Sebuah pesan WhatsApp pada Senin malam, 15 Desember 2025, menjadi pembuka kisah pilu sekaligus heroik. Saat Aceh masih diselimuti kegelapan dan konektivitas internet yang buruk, jurnalis Kamaruddin menerima kabar dari rekannya, Maskur, yang terjebak dalam bencana banjir dahsyat. Pesan itu mengawali cerita perjuangan tiga jurnalis yang terisolasi selama tujuh hari di tengah kepungan banjir di Aceh Tamiang dan Langsa.
Kisah ini bermula pada Selasa pagi, 25 November 2025, ketika Maskur bersama Ramadan (pengemudi) dan Rizal, tim jurnalis yang berencana melakukan survei dan riset buku, memulai perjalanan dari Medan menuju Banda Aceh. Hujan lebat yang telah tiga hari mengguyur Sumatra menemani perjalanan mereka. Saat melintasi antara Langsa menuju Idi, Aceh Timur, sekitar pukul 21.00 WIB, banjir mulai merendam badan jalan.

● Materi Tersedia
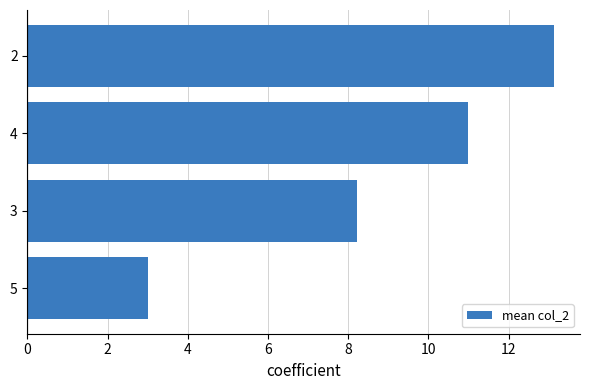

Is it true that the value at 3 is 8.2?

True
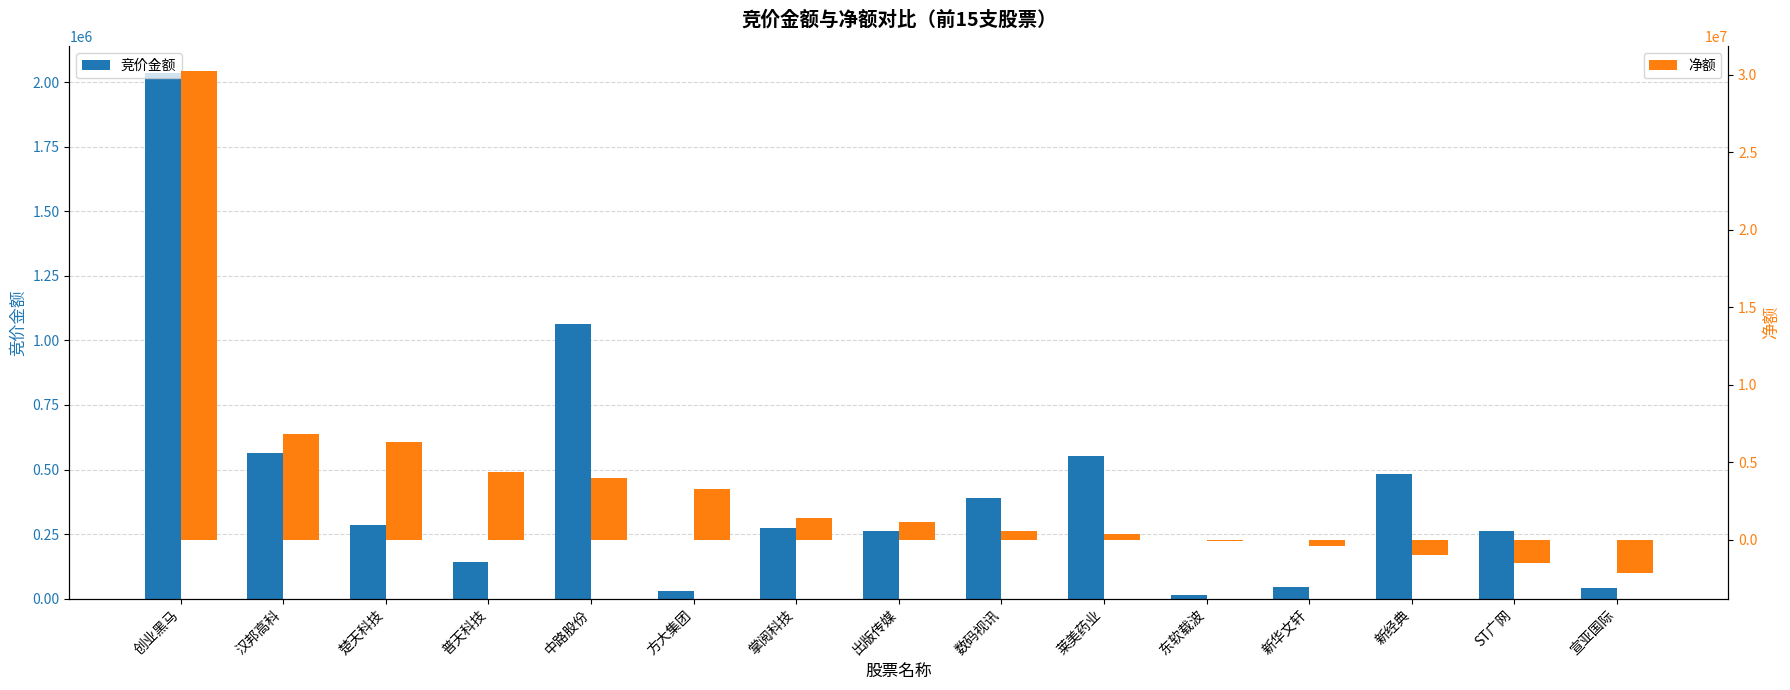

Count the number of categories in the chart.

15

● Ketentuan Tugas 1
Terjemahkan kalimat dari teks sumber ini ke dalam bahasa Inggris: "Hujan lebat yang telah tiga hari mengguyur Sumatra menemani perjalanan mereka."
● Ketentuan Tugas 2
Menurut teks sumber, berapa lama tiga jurnalis itu terisolasi di tengah kepungan banjir?
● Ketentuan Tugas 3
Cetak tanpa perubahan bagian teks sumber yang dibuka dengan kata-kata yang memuat "Sebuah pesan WhatsApp" dan ditutup dengan "merendam badan jalan.".
Materi ini diambil dari sumber yang berbeda.

● Jawaban Latihan 1
The heavy rain that had been pouring over Sumatra for three days accompanied their journey.

● Jawaban Latihan 2
Selama tujuh hari.

● Jawaban Latihan 3
Sebuah pesan WhatsApp pada Senin malam, 15 Desember 2025, menjadi pembuka kisah pilu sekaligus heroik. Saat Aceh masih diselimuti kegelapan dan konektivitas internet yang buruk, jurnalis Kamaruddin menerima kabar dari rekannya, Maskur, yang terjebak dalam bencana banjir dahsyat. Pesan itu mengawali cerita perjuangan tiga jurnalis yang terisolasi selama tujuh hari di tengah kepungan banjir di Aceh Tamiang dan Langsa.
Kisah ini bermula pada Selasa pagi, 25 November 2025, ketika Maskur bersama Ramadan (pengemudi) dan Rizal, tim jurnalis yang berencana melakukan survei dan riset buku, memulai perjalanan dari Medan menuju Banda Aceh. Hujan lebat yang telah tiga hari mengguyur Sumatra menemani perjalanan mereka. Saat melintasi antara Langsa menuju Idi, Aceh Timur, sekitar pukul 21.00 WIB, banjir mulai merendam badan jalan.